Project GREEEN committed to controlling spotted wing drosophila
Project GREEEN has invested significant resources into mitigating the effects of the invasive pest spotted wing drosophila.
October 1, 2018 - Author: Cameron Rudolph
Spotted wing drosophila is an invasive fly that was first detected in the U.S. in California in 2008. SWD has now been reported in 34 states, including detection in Michigan in 2010. SWD is able to attack undamaged, ripening fruit using a specialized ovipositor to pierce the skin of the fruit and deposit eggs.
This pest has a wide host range, with berry crops and cherries most susceptible to infestation. In the first two years following its detection in the U.S., SWD was responsible for annual losses of $500 million in a wide range of crops, including 30 to 40 percent of California cherries. In Michigan, SWD may have up to 13 generations per growing season. The short generation time, coupled with a high reproductive potential, results in rapid population growth.
Project GREEEN has devoted many resources toward understanding SWD behavior and developing control mechanisms. Just this past year, Project GREEEN is supporting these efforts:
Biology and detection of the overwintering stage of SWD
SWD overwinters as an adult fly. As temperatures and hours of daylight decrease, developing larvae change into what has been described as a winter morph phenotype. Researchers are determining the survival rate of winter morph SWD under Michigan field conditions and the overwintering locations. Wilson said they also seek to understand if the winter morphs behave similarly in terms of which colors and stimuli attract them. This can help to optimize the winter and spring monitoring programs to detect SWD earlier.

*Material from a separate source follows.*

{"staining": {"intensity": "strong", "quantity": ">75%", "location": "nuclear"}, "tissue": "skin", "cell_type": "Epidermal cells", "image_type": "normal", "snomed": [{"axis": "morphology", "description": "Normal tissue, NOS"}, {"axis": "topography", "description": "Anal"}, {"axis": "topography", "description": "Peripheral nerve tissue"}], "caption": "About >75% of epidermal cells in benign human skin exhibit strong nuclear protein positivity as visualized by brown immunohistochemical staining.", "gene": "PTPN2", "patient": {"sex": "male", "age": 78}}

The team is continuing winter field trapping experiments with the intention of delivering outreach presentations, writing articles and reports, and preparing web-based materials for growers.
Development of post-harvest cultural management tactics for SWD
Researchers are trying to determine the potential of fruit compost mixes as potential SWD breeding resources. They are also evaluating cultivation as well as larval and pupal burial as a potential late season SWD management tactic. Sharing project findings via MSU Extension activities and developing leveraged proposals is the next step.
Identifying efficient and selective attractants for SWD using its natural yeast symbionts
Larry Gut, a professor of entomology, said that researchers are determining the behavioral preferences of SWD, comparing its symbiotic yeast and baker’s yeast in the laboratory and in the field. Researchers are looking at whether the attractiveness of symbiotic yeast is affected by crop types: blueberry, blackberry and cherry. The team is seeking to develop an attractive dry lure using odors released from preferred yeast strains and determine its attractiveness and specificity in the laboratory and in the field.
Diversifying tactics for managing SWD in Michigan blueberries
SWD pressure has driven up production costs and increased insecticide use, an unsustainable situation economically and environmentally. Entomology professor Rufus Isaacs is exploring alternative approaches for making management of this pest more diversified and sustainable. These tactics include adjusted pruning practices and mulching options to make fields less suitable for SWD, testing different insecticides and monitoring current biological control levels. Information from this project will be integrated into an existing online, printed and in-person MSU Extension program for SWD management.